# IRS Property Depreciation Expense and Depreciation Tax when resident overseas HELP!



## Nivie (Apr 22, 2021)

Hi
So we just sold property in the States. Owned 10 years, last 5 were rented while we were resident here in the UK on a spouse visa, now ILR. We are reinvesting to buy our first home here in the UK.
We calculated the calculated capital gains we were likely to pay using a H&R calculator and same for HMRC. Will claim double tax relief.

Our USA CPA has just informed us that she should or could have claimed Depreciation Expense on the real estate during its time providing a rental income. This was never claimed on her returns. Regardless, it now appears IRS will calculate the property depreciation and use to generate a depreciation expense tax, basicaly anther 25% of the difference between its depreciation and its selling value, (on top of her capital gains).
Investors can use 1031 Tax Exchange to avoid this tax and any gains but pretty certain this is not possible as we are reinvesting this in our new property here in the UK. In effect we will be penalised for not being able to use a 1031 tax exchange.

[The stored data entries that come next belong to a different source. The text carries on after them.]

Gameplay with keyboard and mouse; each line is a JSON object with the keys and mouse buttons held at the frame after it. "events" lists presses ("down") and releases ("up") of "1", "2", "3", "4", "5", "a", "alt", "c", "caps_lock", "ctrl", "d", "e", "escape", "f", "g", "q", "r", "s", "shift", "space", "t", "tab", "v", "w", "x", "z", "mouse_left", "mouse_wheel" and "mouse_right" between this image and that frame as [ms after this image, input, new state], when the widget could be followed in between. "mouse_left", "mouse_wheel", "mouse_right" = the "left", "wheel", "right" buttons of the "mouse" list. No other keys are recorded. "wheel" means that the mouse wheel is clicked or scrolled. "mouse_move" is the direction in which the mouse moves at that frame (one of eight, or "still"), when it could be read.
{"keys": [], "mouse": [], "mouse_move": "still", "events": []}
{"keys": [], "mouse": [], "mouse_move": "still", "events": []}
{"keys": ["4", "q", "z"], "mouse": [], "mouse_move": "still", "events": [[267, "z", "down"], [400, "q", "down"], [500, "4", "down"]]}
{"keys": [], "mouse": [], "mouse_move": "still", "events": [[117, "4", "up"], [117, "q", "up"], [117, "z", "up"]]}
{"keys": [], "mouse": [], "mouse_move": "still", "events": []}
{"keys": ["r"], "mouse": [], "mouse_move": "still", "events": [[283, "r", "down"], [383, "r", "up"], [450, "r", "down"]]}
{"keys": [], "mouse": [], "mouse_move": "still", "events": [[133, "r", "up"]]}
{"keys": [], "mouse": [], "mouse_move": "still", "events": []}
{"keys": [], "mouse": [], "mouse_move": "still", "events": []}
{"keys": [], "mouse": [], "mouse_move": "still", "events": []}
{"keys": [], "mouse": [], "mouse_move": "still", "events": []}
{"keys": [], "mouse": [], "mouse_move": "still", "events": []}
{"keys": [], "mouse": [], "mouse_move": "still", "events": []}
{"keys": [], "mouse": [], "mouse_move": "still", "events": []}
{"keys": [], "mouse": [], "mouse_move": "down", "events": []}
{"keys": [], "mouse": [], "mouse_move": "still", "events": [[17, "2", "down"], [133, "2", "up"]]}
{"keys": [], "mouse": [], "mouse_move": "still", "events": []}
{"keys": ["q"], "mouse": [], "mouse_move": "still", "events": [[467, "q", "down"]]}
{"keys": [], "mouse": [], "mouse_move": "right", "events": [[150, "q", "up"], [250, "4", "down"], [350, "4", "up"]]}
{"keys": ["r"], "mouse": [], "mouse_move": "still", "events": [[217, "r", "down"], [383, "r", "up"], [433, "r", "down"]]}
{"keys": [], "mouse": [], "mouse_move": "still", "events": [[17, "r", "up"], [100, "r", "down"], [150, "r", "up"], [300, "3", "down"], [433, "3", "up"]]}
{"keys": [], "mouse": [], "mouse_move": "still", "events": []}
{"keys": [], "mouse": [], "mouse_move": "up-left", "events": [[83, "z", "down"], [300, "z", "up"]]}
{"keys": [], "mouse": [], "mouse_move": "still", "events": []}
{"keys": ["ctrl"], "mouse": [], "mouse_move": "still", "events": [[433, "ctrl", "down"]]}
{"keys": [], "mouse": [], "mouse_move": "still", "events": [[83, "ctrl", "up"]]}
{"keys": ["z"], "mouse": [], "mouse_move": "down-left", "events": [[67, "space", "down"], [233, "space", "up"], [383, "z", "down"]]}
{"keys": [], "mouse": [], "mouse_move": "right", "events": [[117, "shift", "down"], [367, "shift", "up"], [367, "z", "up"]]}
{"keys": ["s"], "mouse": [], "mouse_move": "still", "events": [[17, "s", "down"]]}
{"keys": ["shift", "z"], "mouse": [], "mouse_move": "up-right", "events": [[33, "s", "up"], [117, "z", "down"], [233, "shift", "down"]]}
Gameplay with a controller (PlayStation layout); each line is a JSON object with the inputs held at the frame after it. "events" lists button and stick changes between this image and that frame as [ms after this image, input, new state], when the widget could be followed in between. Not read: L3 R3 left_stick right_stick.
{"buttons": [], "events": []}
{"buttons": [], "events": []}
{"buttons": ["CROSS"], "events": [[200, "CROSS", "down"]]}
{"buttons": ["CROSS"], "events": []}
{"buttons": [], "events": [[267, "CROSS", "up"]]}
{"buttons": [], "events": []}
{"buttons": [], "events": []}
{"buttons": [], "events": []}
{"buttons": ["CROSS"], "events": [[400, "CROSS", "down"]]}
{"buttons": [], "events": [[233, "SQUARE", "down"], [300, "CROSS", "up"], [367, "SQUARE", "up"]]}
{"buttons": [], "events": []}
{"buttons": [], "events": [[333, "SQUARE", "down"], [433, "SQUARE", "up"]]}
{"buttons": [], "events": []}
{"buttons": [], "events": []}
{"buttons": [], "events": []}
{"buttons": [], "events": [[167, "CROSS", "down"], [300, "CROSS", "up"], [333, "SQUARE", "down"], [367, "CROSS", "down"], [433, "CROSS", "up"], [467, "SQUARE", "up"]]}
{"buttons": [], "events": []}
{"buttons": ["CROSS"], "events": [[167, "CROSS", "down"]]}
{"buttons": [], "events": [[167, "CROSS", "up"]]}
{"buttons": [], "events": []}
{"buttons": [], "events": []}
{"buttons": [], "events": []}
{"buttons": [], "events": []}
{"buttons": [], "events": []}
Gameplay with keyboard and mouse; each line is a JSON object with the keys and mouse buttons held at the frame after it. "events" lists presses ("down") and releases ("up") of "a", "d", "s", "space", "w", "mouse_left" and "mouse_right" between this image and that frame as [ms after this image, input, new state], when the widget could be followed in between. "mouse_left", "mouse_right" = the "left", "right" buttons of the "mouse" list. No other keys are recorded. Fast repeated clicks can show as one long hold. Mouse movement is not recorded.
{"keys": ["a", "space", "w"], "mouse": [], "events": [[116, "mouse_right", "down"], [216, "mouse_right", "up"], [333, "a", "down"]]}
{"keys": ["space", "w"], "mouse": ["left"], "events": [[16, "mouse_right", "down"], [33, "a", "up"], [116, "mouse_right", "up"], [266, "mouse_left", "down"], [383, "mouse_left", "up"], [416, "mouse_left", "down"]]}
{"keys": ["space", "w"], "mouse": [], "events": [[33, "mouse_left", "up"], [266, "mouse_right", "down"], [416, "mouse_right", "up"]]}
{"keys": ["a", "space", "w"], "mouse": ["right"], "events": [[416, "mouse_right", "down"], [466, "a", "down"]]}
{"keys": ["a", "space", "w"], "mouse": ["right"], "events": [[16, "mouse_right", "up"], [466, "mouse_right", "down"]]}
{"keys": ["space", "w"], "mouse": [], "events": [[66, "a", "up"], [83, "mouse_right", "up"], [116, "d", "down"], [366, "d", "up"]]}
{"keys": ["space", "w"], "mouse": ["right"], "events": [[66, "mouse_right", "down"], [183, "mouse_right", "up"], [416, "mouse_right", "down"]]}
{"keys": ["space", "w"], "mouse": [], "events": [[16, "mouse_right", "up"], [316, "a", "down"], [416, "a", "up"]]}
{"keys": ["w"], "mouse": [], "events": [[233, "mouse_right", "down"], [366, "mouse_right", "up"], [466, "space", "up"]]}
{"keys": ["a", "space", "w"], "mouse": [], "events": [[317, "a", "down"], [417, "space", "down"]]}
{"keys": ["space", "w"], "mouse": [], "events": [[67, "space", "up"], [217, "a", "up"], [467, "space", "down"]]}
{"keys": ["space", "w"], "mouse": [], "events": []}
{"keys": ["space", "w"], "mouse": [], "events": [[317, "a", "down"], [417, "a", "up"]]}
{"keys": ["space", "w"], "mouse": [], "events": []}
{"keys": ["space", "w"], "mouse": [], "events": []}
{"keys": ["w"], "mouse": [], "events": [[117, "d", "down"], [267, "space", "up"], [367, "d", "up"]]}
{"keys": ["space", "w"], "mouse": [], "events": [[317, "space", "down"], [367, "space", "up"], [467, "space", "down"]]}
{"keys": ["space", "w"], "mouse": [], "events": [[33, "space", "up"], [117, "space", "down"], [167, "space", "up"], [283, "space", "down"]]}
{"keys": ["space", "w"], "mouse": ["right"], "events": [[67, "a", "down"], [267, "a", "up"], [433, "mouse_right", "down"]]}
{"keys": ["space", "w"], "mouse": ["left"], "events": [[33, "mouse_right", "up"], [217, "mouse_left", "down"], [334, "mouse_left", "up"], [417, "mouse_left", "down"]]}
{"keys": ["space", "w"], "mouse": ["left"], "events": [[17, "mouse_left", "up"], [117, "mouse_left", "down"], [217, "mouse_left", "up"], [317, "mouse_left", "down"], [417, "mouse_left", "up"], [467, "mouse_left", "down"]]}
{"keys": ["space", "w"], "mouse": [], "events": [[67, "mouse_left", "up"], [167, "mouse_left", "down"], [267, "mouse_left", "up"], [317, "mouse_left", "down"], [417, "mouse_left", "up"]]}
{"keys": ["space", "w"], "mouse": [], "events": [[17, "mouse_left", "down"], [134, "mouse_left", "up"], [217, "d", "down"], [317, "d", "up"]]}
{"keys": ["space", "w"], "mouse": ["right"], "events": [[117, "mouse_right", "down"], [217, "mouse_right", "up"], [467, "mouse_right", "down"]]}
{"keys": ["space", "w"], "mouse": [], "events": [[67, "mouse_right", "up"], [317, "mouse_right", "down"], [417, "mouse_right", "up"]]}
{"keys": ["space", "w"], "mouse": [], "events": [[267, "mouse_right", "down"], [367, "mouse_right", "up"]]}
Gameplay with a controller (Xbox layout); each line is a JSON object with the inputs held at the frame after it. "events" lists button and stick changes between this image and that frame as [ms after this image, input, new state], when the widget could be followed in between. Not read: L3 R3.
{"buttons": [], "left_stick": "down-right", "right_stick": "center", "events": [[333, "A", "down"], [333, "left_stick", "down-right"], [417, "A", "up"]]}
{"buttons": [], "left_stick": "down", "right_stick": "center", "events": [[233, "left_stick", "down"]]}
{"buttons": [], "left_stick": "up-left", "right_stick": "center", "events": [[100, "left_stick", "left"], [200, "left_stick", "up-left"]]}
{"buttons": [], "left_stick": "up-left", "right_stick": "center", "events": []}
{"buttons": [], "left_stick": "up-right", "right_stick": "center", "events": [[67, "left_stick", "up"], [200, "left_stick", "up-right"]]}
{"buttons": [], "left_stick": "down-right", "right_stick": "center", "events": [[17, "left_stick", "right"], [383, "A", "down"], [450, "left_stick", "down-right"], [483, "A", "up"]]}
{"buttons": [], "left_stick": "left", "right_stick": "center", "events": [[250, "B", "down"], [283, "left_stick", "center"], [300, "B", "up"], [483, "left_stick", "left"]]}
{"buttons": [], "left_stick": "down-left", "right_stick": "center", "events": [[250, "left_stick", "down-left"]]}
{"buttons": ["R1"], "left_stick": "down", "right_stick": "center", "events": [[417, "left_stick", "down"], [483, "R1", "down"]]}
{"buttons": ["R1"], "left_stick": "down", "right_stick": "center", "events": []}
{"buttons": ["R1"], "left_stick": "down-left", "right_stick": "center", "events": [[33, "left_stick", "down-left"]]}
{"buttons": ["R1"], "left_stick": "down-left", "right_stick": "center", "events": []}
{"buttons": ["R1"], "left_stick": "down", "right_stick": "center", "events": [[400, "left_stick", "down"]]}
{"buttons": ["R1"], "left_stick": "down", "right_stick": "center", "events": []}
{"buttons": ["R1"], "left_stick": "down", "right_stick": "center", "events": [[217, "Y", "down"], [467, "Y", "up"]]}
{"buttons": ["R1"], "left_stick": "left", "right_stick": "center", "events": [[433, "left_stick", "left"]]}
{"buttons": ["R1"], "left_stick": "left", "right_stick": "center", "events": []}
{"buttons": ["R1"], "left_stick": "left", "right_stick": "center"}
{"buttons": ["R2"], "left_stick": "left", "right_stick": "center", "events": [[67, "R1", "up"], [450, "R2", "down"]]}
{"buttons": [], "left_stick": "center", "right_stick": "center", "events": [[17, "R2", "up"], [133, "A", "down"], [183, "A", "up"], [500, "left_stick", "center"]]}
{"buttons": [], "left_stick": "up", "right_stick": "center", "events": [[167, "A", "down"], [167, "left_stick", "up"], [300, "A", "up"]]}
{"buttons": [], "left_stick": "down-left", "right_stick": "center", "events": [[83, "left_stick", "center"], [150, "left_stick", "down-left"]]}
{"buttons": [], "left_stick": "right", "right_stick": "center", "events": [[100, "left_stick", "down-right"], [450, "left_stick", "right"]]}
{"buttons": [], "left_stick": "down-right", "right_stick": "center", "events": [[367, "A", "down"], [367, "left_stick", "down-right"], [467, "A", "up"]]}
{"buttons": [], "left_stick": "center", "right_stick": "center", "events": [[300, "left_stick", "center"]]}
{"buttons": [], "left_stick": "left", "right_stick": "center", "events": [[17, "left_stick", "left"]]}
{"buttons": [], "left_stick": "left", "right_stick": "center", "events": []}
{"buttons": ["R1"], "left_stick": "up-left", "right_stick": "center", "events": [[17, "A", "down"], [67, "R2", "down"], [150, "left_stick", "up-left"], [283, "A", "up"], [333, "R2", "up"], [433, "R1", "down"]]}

So my question is, as we were resident overseas here in the UK during the entire period the property was being used to generate a rental income, is Depreciation Expense relevant and more importantly, will the difference between depreciation and selling price mean another tax over and above the capital gains?

This is all new to us.

Thanks


----------



## Bevdeforges (Nov 16, 2007)

Things may have changed in recent years, but back when I was keeping up with US tax regulations it was common knowledge (well, included in my tax classes at university) that for rented property you "must" take depreciation each year that it is rented out and that the amount of depreciation is then taken against the basis of the property (i.e. it reduces the basis of the property). On sale, the reduced basis of the property is what determines the amount of the capital gain.

I haven't heard of a separate tax on the depreciation not taken - but as far as I know your residence outside the US has absolutely no bearing on how any tax is imposed.


----------



## Nivie (Apr 22, 2021)

Bevdeforges said:


> Things may have changed in recent years, but back when I was keeping up with US tax regulations it was common knowledge (well, included in my tax classes at university) that for rented property you "must" take depreciation each year that it is rented out and that the amount of depreciation is then taken against the basis of the property (i.e. it reduces the basis of the property). On sale, the reduced basis of the property is what determines the amount of the capital gain.
> 
> I haven't heard of a separate tax on the depreciation not taken - but as far as I know your residence outside the US has absolutely no bearing on how any tax is imposed.


Thanks. Unfortunately we did not know. Not a lot we can do except find a CPA to file this year for us and pay what is owed ):


----------



## Bevdeforges (Nov 16, 2007)

Not sure about finding a CPA but you could look for a Enrolled Agent. This is a category of tax preparer certified and registered with the IRS. Outside the US, there are some accountants who train and register as enrolled agents, whether or not they are CPAs.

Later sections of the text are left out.